* **DIRECTIONS FOR THIS TASK**
From the data below, copy each line that contains the string "strong". Matching is case-sensitive.
[[ DATASET ENTRIES, beginning ]]
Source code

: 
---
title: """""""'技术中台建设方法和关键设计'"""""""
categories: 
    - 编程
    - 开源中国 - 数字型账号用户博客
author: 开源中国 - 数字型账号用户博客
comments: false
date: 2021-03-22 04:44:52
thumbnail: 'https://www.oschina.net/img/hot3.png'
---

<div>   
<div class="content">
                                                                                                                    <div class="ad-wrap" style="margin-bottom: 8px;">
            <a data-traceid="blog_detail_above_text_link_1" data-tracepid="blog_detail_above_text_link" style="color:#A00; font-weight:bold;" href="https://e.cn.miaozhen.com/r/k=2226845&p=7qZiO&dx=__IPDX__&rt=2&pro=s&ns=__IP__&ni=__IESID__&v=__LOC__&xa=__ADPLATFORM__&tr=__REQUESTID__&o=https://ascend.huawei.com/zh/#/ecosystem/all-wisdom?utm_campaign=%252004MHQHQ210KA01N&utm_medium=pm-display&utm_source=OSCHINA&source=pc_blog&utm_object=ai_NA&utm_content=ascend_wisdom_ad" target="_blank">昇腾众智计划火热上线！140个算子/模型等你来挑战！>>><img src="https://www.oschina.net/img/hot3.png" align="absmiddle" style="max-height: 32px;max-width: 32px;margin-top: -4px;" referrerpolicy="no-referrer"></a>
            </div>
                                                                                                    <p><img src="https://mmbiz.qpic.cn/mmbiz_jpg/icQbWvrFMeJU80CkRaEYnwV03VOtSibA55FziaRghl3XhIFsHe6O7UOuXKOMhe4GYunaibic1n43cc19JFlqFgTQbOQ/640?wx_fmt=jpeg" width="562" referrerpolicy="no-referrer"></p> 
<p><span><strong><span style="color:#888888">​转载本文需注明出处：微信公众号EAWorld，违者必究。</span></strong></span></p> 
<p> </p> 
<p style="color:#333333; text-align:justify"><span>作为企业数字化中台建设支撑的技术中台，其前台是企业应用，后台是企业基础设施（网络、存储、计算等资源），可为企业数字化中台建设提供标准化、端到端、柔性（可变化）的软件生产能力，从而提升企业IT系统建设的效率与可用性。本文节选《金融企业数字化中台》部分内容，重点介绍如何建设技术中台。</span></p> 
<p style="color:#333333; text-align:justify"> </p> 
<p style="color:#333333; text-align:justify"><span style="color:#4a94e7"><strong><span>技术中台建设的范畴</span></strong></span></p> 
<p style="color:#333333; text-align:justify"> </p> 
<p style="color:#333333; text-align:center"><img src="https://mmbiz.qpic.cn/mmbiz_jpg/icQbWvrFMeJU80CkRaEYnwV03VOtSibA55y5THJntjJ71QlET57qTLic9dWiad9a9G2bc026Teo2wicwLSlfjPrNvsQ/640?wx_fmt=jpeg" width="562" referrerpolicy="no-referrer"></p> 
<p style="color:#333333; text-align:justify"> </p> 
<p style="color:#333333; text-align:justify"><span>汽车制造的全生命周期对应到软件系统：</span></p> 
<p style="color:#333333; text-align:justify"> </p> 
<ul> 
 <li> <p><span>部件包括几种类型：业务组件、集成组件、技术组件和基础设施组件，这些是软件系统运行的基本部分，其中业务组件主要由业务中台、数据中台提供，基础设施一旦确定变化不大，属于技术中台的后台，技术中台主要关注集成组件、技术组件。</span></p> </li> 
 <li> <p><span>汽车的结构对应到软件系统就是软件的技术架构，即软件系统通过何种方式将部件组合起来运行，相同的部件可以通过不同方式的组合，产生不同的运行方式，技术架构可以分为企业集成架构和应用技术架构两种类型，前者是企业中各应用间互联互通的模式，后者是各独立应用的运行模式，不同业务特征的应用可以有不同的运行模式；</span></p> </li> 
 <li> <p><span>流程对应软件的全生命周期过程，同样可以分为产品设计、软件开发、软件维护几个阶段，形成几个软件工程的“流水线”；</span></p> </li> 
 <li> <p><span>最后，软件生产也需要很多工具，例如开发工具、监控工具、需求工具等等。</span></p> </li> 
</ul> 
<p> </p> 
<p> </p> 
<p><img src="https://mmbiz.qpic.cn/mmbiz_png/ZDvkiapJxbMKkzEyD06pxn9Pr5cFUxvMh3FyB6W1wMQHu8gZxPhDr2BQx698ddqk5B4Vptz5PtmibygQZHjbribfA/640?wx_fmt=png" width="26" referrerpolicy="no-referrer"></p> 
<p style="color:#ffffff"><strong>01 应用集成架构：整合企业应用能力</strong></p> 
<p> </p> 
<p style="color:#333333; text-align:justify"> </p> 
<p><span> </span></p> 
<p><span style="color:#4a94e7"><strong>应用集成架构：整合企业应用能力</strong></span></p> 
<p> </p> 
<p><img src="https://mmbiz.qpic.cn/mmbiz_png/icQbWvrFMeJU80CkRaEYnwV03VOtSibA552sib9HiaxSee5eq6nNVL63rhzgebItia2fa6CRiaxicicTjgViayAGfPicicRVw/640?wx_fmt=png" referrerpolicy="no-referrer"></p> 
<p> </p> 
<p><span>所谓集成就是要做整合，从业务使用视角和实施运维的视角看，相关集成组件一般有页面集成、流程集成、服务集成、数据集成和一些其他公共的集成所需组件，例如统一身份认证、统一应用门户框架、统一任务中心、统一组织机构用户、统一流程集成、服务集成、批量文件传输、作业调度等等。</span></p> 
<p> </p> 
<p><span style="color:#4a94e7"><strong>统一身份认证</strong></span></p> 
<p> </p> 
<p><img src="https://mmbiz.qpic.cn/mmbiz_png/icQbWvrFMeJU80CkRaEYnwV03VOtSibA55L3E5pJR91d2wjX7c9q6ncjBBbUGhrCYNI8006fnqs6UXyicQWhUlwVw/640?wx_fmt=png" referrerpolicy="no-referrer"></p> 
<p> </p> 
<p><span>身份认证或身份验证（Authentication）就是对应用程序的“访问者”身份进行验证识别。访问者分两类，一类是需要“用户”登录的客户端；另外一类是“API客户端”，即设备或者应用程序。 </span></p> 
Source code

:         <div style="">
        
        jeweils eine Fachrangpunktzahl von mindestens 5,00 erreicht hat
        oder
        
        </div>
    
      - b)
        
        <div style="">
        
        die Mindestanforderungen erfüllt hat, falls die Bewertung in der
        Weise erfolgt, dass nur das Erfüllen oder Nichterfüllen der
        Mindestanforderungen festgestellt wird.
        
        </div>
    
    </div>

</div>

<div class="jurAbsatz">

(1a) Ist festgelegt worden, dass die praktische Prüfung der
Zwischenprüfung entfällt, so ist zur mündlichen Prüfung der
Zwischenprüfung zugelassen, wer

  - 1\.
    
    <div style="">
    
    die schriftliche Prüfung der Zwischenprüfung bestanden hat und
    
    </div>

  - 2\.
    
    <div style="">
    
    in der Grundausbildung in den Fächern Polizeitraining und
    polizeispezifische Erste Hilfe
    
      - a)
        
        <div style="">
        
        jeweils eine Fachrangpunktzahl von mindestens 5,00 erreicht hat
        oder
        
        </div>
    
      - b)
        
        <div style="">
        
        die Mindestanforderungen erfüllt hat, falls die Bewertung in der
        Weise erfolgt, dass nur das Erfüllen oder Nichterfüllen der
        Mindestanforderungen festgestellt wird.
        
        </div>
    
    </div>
[[ DATASET ENTRIES, end ]]
* **RESPONSE BOX**
<p><span><strong><span style="color:#888888">​转载本文需注明出处：微信公众号EAWorld，违者必究。</span></strong></span></p> 
<p style="color:#333333; text-align:justify"><span style="color:#4a94e7"><strong><span>技术中台建设的范畴</span></strong></span></p> 
<p style="color:#ffffff"><strong>01 应用集成架构：整合企业应用能力</strong></p> 
<p><span style="color:#4a94e7"><strong>应用集成架构：整合企业应用能力</strong></span></p> 
<p><span style="color:#4a94e7"><strong>统一身份认证</strong></span></p> 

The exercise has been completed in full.